## SHORT EXERCISE A
Format the dataset rows as a Markdown table with the columns "Index" and "Text." Start with the first line of the rows and go on through the line containing "65V64H164ZM187 70V69H186ZM183 71V70H182ZM187", including both, giving each line with its number and leaving out blank lines.

Hi,

Some time ago, circa May 2015, there was a long thread called "Biting the 
Bullet" [1] where some others complained about the lack of pdftk on F21 and 
later. (This complaint also manifested itself sometime later.) 

In response, and with both general and more specific help from those more 
experienced, I was able to put together an RPM for pdf-stapler as an 
alternative to pdftk. I submitted to a black hole called Fedora packaging where 
there was some churn, some more suggestions (a few contradicting the other) 
which I duly implemented but no one actually able to move the process forward.

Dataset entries
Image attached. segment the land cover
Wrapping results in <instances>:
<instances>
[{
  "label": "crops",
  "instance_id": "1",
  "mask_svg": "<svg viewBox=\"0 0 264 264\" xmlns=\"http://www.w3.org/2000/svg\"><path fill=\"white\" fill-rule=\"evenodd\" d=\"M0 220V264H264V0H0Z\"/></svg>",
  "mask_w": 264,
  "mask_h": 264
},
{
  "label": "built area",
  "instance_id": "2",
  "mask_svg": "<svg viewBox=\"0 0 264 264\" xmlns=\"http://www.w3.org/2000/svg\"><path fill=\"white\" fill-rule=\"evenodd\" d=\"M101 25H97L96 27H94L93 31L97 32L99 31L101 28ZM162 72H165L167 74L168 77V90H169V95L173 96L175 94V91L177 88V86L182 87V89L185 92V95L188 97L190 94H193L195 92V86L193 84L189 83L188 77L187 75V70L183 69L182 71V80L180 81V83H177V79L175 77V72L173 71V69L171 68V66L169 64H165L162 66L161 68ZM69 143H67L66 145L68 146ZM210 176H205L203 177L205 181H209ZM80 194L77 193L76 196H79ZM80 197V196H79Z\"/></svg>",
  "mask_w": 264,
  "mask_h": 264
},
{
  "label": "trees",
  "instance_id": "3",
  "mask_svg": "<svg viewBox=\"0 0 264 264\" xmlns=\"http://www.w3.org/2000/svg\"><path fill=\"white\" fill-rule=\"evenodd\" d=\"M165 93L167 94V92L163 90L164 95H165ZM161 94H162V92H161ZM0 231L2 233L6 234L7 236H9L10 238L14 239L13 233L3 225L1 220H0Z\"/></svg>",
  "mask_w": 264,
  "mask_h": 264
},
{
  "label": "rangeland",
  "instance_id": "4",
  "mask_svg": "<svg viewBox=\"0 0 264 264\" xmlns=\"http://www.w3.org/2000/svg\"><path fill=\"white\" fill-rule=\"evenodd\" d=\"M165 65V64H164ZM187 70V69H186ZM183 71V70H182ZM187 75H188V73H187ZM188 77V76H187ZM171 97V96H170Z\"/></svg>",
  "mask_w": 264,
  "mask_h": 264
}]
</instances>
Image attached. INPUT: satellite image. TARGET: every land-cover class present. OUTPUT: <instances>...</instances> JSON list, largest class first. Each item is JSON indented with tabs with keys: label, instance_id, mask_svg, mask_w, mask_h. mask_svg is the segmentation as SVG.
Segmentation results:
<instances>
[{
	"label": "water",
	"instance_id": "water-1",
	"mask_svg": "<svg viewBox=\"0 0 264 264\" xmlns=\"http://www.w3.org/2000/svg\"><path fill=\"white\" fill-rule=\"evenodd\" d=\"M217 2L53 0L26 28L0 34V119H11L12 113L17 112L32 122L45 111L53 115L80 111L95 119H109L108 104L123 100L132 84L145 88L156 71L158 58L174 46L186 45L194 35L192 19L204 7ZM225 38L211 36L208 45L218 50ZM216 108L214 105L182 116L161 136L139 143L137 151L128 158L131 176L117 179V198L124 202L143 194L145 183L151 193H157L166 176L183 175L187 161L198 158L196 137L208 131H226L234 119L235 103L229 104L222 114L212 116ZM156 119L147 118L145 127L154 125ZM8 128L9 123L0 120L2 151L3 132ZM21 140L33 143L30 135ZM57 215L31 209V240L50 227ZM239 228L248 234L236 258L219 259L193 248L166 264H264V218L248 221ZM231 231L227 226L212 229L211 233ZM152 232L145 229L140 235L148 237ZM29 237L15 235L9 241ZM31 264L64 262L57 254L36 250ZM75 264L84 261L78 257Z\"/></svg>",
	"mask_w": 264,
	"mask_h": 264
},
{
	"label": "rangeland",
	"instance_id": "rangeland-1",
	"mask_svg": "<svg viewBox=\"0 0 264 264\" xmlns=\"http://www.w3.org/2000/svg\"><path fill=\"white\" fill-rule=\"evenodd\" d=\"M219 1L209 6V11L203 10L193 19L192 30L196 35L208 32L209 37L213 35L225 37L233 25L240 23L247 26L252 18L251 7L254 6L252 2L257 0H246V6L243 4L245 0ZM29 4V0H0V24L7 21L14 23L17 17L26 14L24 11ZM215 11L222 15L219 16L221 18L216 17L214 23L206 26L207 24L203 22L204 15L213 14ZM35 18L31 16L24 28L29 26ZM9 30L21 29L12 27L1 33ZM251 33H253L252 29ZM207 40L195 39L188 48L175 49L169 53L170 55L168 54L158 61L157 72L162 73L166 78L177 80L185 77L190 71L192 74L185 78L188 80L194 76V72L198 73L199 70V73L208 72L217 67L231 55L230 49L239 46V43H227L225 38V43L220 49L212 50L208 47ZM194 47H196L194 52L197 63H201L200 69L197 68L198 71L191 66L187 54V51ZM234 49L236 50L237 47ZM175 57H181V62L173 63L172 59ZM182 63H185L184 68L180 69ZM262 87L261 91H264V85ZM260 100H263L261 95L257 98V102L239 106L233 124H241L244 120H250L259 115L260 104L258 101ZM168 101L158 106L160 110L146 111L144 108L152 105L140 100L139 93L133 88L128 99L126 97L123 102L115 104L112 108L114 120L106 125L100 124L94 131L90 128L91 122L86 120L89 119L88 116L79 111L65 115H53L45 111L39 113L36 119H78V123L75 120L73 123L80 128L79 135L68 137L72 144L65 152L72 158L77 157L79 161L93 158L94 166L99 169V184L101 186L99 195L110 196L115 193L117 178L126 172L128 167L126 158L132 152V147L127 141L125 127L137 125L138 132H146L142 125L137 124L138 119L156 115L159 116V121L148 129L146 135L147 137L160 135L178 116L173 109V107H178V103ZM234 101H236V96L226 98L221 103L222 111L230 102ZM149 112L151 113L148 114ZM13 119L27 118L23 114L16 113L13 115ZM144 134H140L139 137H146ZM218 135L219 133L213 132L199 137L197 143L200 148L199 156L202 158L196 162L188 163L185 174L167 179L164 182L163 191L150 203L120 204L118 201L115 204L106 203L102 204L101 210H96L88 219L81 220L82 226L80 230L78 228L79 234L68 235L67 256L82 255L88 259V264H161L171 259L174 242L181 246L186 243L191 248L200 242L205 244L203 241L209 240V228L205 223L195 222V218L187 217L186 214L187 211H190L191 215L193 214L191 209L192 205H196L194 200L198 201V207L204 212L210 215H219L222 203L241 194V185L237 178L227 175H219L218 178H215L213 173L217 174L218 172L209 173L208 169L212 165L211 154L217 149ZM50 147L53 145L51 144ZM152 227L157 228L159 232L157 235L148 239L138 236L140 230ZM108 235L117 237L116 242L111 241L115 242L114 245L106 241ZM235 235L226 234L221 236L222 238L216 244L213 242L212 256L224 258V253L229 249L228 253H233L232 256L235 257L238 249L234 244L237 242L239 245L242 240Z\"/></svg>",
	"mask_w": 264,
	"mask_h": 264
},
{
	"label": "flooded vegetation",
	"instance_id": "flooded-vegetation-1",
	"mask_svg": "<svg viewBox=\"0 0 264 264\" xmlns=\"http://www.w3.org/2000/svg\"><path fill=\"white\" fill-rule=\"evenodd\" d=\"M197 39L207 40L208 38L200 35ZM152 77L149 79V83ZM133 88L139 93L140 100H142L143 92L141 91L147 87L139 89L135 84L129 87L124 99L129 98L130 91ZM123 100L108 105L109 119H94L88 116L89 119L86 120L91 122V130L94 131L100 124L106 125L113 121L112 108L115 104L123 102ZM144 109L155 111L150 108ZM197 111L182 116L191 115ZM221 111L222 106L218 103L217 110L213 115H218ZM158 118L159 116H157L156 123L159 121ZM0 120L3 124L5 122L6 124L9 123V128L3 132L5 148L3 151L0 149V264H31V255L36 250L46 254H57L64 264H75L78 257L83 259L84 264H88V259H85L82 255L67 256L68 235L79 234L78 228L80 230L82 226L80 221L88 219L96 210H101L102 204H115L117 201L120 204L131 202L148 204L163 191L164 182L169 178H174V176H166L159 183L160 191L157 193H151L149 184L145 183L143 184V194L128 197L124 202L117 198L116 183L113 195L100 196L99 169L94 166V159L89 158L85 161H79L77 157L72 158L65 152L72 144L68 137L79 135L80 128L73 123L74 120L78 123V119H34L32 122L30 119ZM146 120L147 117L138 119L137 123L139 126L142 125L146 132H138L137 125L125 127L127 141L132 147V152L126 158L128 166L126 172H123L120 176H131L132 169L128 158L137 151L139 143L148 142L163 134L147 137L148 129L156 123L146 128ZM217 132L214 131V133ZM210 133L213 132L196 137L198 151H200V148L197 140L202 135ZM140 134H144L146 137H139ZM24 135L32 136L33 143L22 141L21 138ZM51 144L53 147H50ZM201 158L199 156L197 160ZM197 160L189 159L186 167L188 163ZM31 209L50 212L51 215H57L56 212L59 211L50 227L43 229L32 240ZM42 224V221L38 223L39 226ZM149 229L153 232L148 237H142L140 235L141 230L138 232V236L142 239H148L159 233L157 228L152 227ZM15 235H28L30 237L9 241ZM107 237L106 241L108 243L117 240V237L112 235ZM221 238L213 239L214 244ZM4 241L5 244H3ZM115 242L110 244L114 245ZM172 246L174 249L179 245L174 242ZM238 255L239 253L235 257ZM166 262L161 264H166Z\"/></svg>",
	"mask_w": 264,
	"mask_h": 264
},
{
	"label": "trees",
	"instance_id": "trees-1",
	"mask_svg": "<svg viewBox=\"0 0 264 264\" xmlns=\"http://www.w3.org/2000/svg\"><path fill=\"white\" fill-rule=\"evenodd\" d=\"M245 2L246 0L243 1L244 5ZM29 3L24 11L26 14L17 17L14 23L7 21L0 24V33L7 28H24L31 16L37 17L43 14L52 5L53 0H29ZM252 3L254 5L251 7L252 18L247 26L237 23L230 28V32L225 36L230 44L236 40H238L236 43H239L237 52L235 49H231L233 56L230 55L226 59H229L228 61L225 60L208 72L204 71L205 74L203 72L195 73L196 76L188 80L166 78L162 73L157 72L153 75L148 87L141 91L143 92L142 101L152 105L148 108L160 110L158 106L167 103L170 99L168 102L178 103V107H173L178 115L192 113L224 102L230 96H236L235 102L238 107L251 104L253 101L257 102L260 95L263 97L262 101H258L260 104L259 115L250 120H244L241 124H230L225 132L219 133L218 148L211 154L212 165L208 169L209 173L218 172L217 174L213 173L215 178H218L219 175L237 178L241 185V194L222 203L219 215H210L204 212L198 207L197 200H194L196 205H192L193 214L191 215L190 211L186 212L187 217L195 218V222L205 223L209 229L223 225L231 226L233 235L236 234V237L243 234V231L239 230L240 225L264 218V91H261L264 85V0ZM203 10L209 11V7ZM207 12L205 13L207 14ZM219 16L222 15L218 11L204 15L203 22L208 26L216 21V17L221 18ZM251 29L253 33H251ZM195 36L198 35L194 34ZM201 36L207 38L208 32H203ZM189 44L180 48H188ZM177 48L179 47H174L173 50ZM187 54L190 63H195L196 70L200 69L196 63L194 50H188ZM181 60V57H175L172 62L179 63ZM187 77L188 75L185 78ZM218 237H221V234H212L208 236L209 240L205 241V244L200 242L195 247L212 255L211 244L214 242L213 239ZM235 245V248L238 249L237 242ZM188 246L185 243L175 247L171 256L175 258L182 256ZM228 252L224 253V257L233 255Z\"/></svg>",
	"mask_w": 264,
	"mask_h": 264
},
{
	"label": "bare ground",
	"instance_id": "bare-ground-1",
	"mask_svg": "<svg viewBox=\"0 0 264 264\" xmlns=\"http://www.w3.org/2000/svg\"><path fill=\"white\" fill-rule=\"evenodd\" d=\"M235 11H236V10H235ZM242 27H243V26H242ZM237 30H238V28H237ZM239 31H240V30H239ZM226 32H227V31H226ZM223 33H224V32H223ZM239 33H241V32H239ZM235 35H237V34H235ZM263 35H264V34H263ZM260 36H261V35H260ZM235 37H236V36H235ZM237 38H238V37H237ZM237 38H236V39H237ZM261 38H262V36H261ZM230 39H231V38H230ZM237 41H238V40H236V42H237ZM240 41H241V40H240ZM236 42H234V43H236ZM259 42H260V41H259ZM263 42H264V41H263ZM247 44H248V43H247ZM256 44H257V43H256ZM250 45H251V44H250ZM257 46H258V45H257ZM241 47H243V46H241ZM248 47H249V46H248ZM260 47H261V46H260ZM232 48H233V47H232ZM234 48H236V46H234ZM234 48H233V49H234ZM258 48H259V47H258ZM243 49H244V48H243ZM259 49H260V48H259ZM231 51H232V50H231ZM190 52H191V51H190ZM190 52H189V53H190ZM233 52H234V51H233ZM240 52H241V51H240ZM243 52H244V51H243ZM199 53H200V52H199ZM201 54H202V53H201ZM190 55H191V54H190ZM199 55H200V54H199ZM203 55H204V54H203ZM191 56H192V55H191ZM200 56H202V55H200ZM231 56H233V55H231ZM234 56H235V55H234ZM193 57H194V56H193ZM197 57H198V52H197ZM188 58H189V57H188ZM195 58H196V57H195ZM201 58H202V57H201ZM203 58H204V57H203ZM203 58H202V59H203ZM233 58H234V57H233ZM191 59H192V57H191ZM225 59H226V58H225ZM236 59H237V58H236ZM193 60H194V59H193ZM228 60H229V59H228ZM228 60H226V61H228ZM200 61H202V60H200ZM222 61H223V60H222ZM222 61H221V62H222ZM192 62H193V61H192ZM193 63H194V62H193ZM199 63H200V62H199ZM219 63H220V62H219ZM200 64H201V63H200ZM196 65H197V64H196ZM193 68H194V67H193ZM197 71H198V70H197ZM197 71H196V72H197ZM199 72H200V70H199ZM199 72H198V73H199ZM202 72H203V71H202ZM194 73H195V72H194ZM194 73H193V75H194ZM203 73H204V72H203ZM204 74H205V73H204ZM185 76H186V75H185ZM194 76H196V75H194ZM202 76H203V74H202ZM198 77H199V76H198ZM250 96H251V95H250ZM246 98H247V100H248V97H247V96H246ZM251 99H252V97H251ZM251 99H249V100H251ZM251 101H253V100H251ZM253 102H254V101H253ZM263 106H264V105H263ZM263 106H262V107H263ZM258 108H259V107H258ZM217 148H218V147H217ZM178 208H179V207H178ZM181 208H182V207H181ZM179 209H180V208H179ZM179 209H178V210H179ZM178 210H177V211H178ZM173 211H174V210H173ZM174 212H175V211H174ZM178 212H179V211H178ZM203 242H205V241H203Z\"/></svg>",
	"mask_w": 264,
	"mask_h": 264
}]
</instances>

## SHORT EXERCISE B
Rewrite the message about pdf-stapler, starting with "In response, and" and going on through "contradicting the other)", with "Fedora packaging" replaced by "Fedora package review".

## TASK SOLUTION A
| Index | Text |
|---|---|
| 1 | Image attached. segment the land cover |
| 2 | Wrapping results in <instances>: |
| 3 | <instances> |
| 4 | [{ |
| 5 |   "label": "crops", |
| 6 |   "instance_id": "1", |
| 7 |   "mask_svg": "<svg viewBox=\"0 0 264 264\" xmlns=\"http://www.w3.org/2000/svg\"><path fill=\"white\" fill-rule=\"evenodd\" d=\"M0 220V264H264V0H0Z\"/></svg>", |
| 8 |   "mask_w": 264, |
| 9 |   "mask_h": 264 |
| 10 | }, |
| 11 | { |
| 12 |   "label": "built area", |
| 13 |   "instance_id": "2", |
| 14 |   "mask_svg": "<svg viewBox=\"0 0 264 264\" xmlns=\"http://www.w3.org/2000/svg\"><path fill=\"white\" fill-rule=\"evenodd\" d=\"M101 25H97L96 27H94L93 31L97 32L99 31L101 28ZM162 72H165L167 74L168 77V90H169V95L173 96L175 94V91L177 88V86L182 87V89L185 92V95L188 97L190 94H193L195 92V86L193 84L189 83L188 77L187 75V70L183 69L182 71V80L180 81V83H177V79L175 77V72L173 71V69L171 68V66L169 64H165L162 66L161 68ZM69 143H67L66 145L68 146ZM210 176H205L203 177L205 181H209ZM80 194L77 193L76 196H79ZM80 197V196H79Z\"/></svg>", |
| 15 |   "mask_w": 264, |
| 16 |   "mask_h": 264 |
| 17 | }, |
| 18 | { |
| 19 |   "label": "trees", |
| 20 |   "instance_id": "3", |
| 21 |   "mask_svg": "<svg viewBox=\"0 0 264 264\" xmlns=\"http://www.w3.org/2000/svg\"><path fill=\"white\" fill-rule=\"evenodd\" d=\"M165 93L167 94V92L163 90L164 95H165ZM161 94H162V92H161ZM0 231L2 233L6 234L7 236H9L10 238L14 239L13 233L3 225L1 220H0Z\"/></svg>", |
| 22 |   "mask_w": 264, |
| 23 |   "mask_h": 264 |
| 24 | }, |
| 25 | { |
| 26 |   "label": "rangeland", |
| 27 |   "instance_id": "4", |
| 28 |   "mask_svg": "<svg viewBox=\"0 0 264 264\" xmlns=\"http://www.w3.org/2000/svg\"><path fill=\"white\" fill-rule=\"evenodd\" d=\"M165 65V64H164ZM187 70V69H186ZM183 71V70H182ZM187 75H188V73H187ZM188 77V76H187ZM171 97V96H170Z\"/></svg>", |

## TASK SOLUTION B
In response, and with both general and more specific help from those more 
experienced, I was able to put together an RPM for pdf-stapler as an 
alternative to pdftk. I submitted to a black hole called Fedora package review where 
there was some churn, some more suggestions (a few contradicting the other)